British environmental scientist James Lovelock sensed that something was seriously wrong with human consciousness. How else could his peers report horrifying things so calmly? The polar ice caps are melting, they said, 3,000 species go extinct every year, the world’s large fish stocks have plummeted by 90 percent in the past century, and we’re turning the planet into a microwave oven. Business as usual.
In a series of books that have made scientific and spiritual waves, Lovelock warned that until humans start thinking about the Earth as a system dependent on the health of its parts—until biologists sit down with sociologists, economists, fishermen and their mothers to generate integrated solutions to drastic environmental problems—we’re screwed.
Lovelock’s talk at CSU-Monterey Bay last fall led campus organizers and the Big Sur Environmental Institute to host a symposium on April 30, bleakly titled “Earth’s Environmental Crisis and the Fate of Humanity.” About 100 people drifted in and out of the audience, filling and emptying the rows of chairs in slow pulses throughout the afternoon.
I missed the first several presentations but arrived just in time to hear Manuel Carlos, a CSUMB cultural anthropology professor, announce that hard-partying American tourists, cancerous resort developments and sexually challenged Mexican men are pushing sea turtles to the brink of extinction.
Adult female turtles navigate back to the place they were born, seeking the electromagnetic field that imprinted them as hatchlings, to lay their eggs.

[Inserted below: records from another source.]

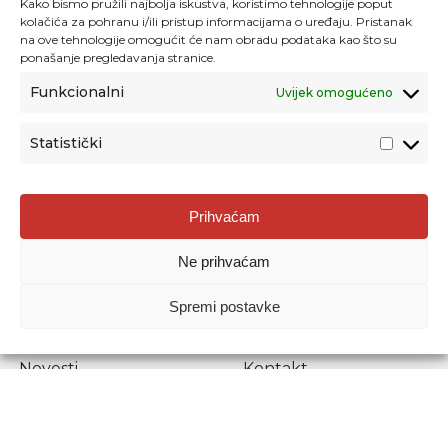
Kako bismo pružili najbolja iskustva, koristimo tehnologije poput
kolačića za pohranu i/ili pristup informacijama o uređaju. Pristanak
na ove tehnologije omogućit će nam obradu podataka kao što su
ponašanje pregledavanja stranice.
Funkcionalni
Uvijek omogućeno
Statistički
Agencija za odgoj i obrazovanje
Prihvaćam
Donje Svetice 38, 10000 Zagreb
Ne prihvaćam
MATIČNI BROJ:
1778129
OIB:
72193628411
Spremi postavke
Prenošenje sadržaja dopušteno je uz navođenje izvora.
Novosti
Kontakt
Stručni ispiti
Pristup informacijama
Propisi i dokumenti
Zaštita osobnih
podataka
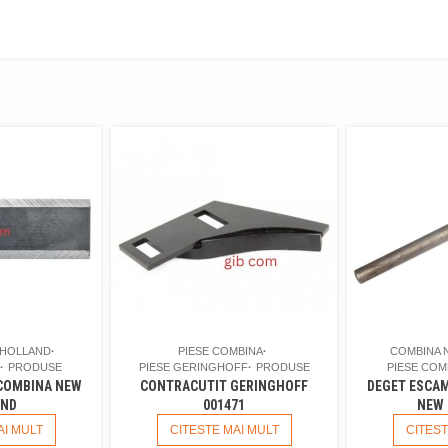
 HOLLAND
PIESE COMBINA
COMBINA 
PRODUSE
PIESE GERINGHOFF
PRODUSE
PIESE COM
COMBINA NEW
CONTRACUTIT GERINGHOFF
DEGET ESCA
AND
001471
NEW
AI MULT
CITESTE MAI MULT
CITEST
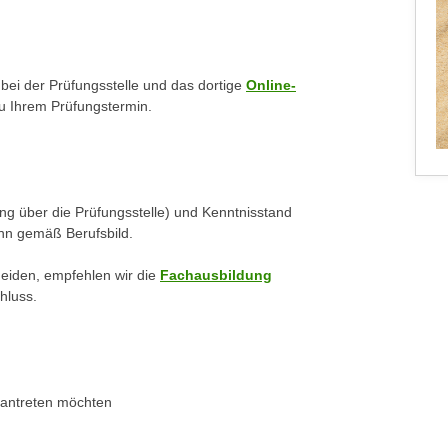
 bei der Prüfungsstelle und das dortige
Online-
zu Ihrem Prüfungstermin.
g über die Prüfungsstelle) und Kenntnisstand
ann gemäß Berufsbild.
heiden, empfehlen wir die
Fachausbildung
hluss.
g antreten möchten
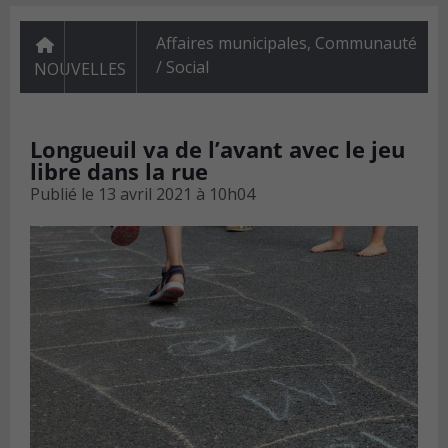
Affaires municipales
,
Communauté
/ Social
NOUVELLES
Longueuil va de l’avant avec le jeu
libre dans la rue
Publié le
13 avril 2021 à 10h04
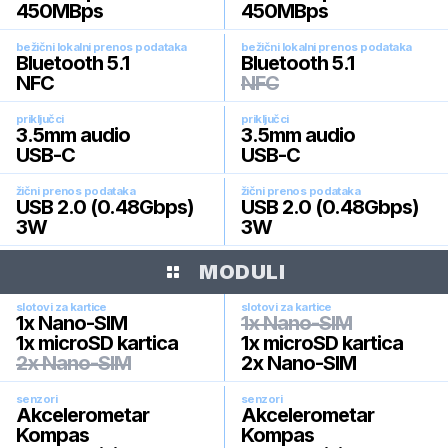
450MBps
450MBps
bežični lokalni prenos podataka
bežični lokalni prenos podataka
Bluetooth 5.1
Bluetooth 5.1
NFC
NFC
priključci
priključci
3.5mm audio
3.5mm audio
USB-C
USB-C
žični prenos podataka
žični prenos podataka
USB 2.0 (0.48Gbps)
USB 2.0 (0.48Gbps)
3W
3W
MODULI
slotovi za kartice
slotovi za kartice
1x Nano-SIM
1x Nano-SIM
1x microSD kartica
1x microSD kartica
2x Nano-SIM
2x Nano-SIM
senzori
senzori
Akcelerometar
Akcelerometar
Kompas
Kompas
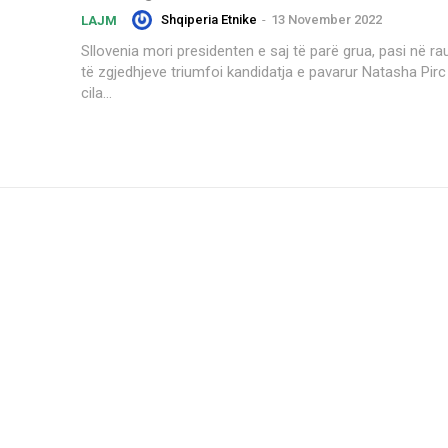
Shqiperia Etnike
-
13 November 2022
LAJM
Sllovenia mori presidenten e saj të parë grua, pasi në ra
të zgjedhjeve triumfoi kandidatja e pavarur Natasha Pirc
cila...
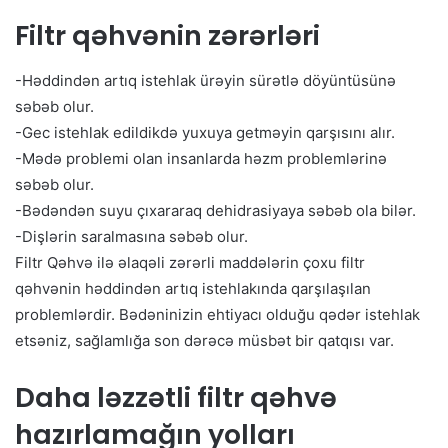
Filtr qəhvənin zərərləri
-Həddindən artıq istehlak ürəyin sürətlə döyüntüsünə
səbəb olur.
-Gec istehlak edildikdə yuxuya getməyin qarşısını alır.
-Mədə problemi olan insanlarda həzm problemlərinə
səbəb olur.
-Bədəndən suyu çıxararaq dehidrasiyaya səbəb ola bilər.
-Dişlərin saralmasına səbəb olur.
Filtr Qəhvə ilə əlaqəli zərərli maddələrin çoxu filtr
qəhvənin həddindən artıq istehlakında qarşılaşılan
problemlərdir. Bədəninizin ehtiyacı olduğu qədər istehlak
etsəniz, sağlamlığa son dərəcə müsbət bir qatqısı var.
Daha ləzzətli filtr qəhvə
hazırlamağın yolları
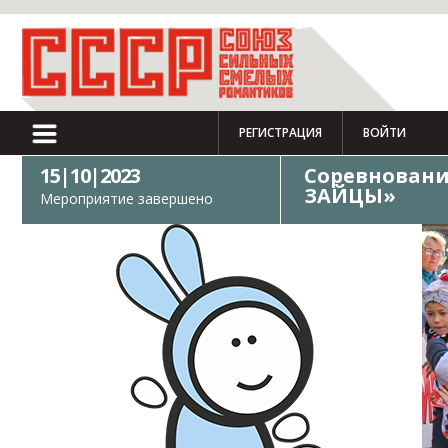
РЕГИСТРАЦИЯ
ВОЙТИ
15|10|2023
Соревновани
ЗАЙЦЫ»
Мероприятие завершено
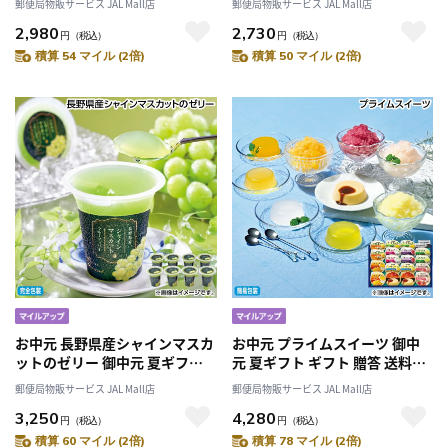
郵便局物販サービス JAL Mall店
郵便局物販サービス JAL Mall店
2,980
2,730
円
（税込）
円
（税込）
積算 54 マイル (2倍)
積算 50 マイル (2倍)
お中元 長野県産シャインマスカ
お中元 プライムスイーツ 御中
ットのゼリー 御中元 夏ギフト
元 夏ギフト ギフト 贈答 送料込
ギフト 贈答 送料込み
み
郵便局物販サービス JAL Mall店
郵便局物販サービス JAL Mall店
3,250
4,280
円
（税込）
円
（税込）
積算 60 マイル (2倍)
積算 78 マイル (2倍)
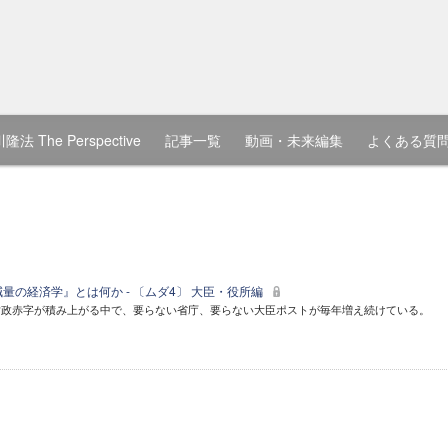
隆法 The Perspective
記事一覧
動画・未来編集
よくある質
量の経済学』とは何か - 〔ムダ4〕 大臣・役所編
財政赤字が積み上がる中で、要らない省庁、要らない大臣ポストが毎年増え続けている。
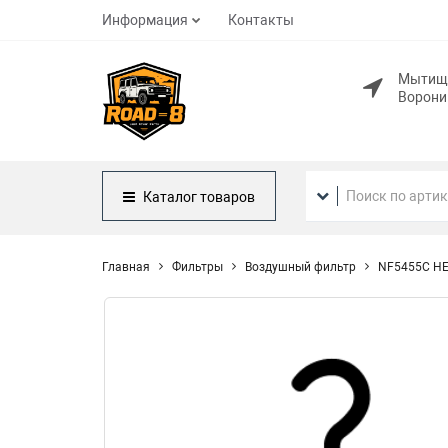
Информация
Контакты
Мытищ
Ворони
Каталог
товаров
Главная
Фильтры
Воздушный фильтр
NF5455C НЕ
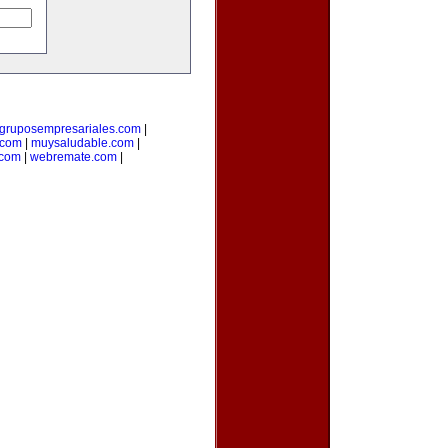
gruposempresariales.com
|
.com
|
muysaludable.com
|
.com
|
webremate.com
|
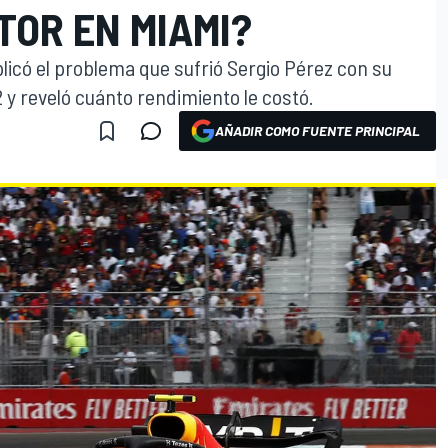
TOR EN MIAMI?
plicó el problema que sufrió Sergio Pérez con su
 y reveló cuánto rendimiento le costó.
AÑADIR COMO FUENTE PRINCIPAL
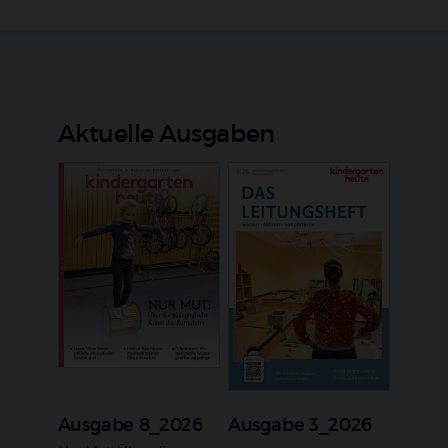
Aktuelle Ausgaben
Ausgabe 8_2026
Ausgabe 3_2026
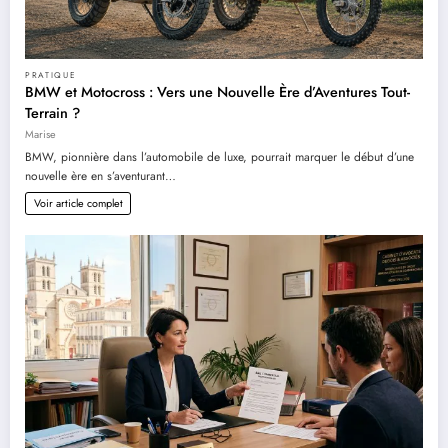
PRATIQUE
BMW et Motocross : Vers une Nouvelle Ère d’Aventures Tout-
Terrain ?
Marise
BMW, pionnière dans l’automobile de luxe, pourrait marquer le début d’une
nouvelle ère en s’aventurant…
Voir article complet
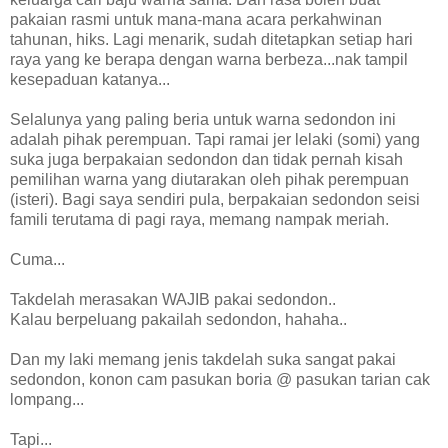
pakaian rasmi untuk mana-mana acara perkahwinan
tahunan, hiks. Lagi menarik, sudah ditetapkan setiap hari
raya yang ke berapa dengan warna berbeza...nak tampil
kesepaduan katanya...
Selalunya yang paling beria untuk warna sedondon ini
adalah pihak perempuan. Tapi ramai jer lelaki (somi) yang
suka juga berpakaian sedondon dan tidak pernah kisah
pemilihan warna yang diutarakan oleh pihak perempuan
(isteri). Bagi saya sendiri pula, berpakaian sedondon seisi
famili terutama di pagi raya, memang nampak meriah.
Cuma...
Takdelah merasakan WAJIB pakai sedondon..
Kalau berpeluang pakailah sedondon, hahaha..
Dan my laki memang jenis takdelah suka sangat pakai
sedondon, konon cam pasukan boria @ pasukan tarian cak
lompang...
Tapi...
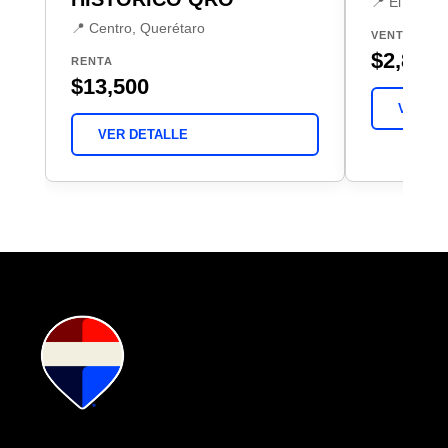
📍 El Salitr
📍 Centro, Querétaro
VENTA
$2,850,
RENTA
$13,500
VER DE
VER DETALLE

Increasingly, those places are fouled by littering tourists or pillaged by Mexican men who believe that eating turtle eggs boosts their prowess in bed, Carlos said.
He flashed a photo of a turtle looking for her nesting site, now a golf course.
The next presenter was Pierre Chomat, a former French petroleum manager who turned green and wrote a book titled Oil Addiction. He put up a graph showing that, even if we ramp up coal, natural gas and nuclear energy production, we’re looking at an impending oil shortage beginning around 2010 and growing over time (a theory called “peak oil”). An audience member asked if renewable energy technology and conservation efforts could stave off this fate. “I don’t believe that anything can change the date,” Chomat said in a thick French accent with a tight smile.
CSUMB philosophy professor Josina Makau then explained how we as a species have managed to behave so stupidly. People generally view nature in one of three very different ways, she said. The “communion” belief system sees the Earth and its inhabitants, including people, as equal and interconnected. The “stewardship” view embraces a hierarchy—God controlling Man controlling Nature—but holds that humans have a moral obligation to take care of the resources we’re entrusted with. The “conquest” view sees nature as an “alien force” that must be controlled to serve humanity, a goal best achieved by quashing any sense that this world is sacred.
“Abandoning the quest for conquest isn’t easy,” Makau said. “Just read the PATRIOT Act.” Then she squeezed her eyes shut and put out her palm as if to stop a flying tomato. “Just kidding!”
What, then, of the fate of humanity? No single discipline can address all of these problems, Makau noted, but we now have the tools to link activists together like never before. A paradigm shift toward a greener way of life is beginning, she said. “I can actually feel the movement.”
But there is backlash from those who stand to profit from the status quo, from those who’d rather not open their eyes to a devastating reality, from developing countries that feel they should be free to exploit resources for economic gain, just as the United States has for centuries. “I don’t want to make the assumption that we are positioned right now for moral leadership,” Makau said, noting that the US still hasn’t ratified the Kyoto Protocols.
Last to speak was Christopher Potter of NASA, who described satellites photos showing how humans have changed the planet. Deforestation, urbanization and air pollution—likely driving ever-more natural catastrophes—have revised Earth’s portrait from space. He flashed the famous Mauna Loa graph showing atmospheric carbon dioxide levels rising dramatically since the 1960s.
By then, I felt even more depressed. I noticed with some bitterness a plastic water bottle and a lipstick-smeared disposable coffee cup at the feet of the woman behind me. The garbage can outside the lecture room was stuffed with plastic bottles and aluminum cans, with nary a recycling bin in sight.
Bravely attempting optimism, Potter added that we can try to bring CO2 levels down by planting trees, using renewable energy and sequestering emissions underneath the Earth’s surface.
“NASA’s not gonna get you off the planet anytime soon,” he said dryly. “I can guarantee that.”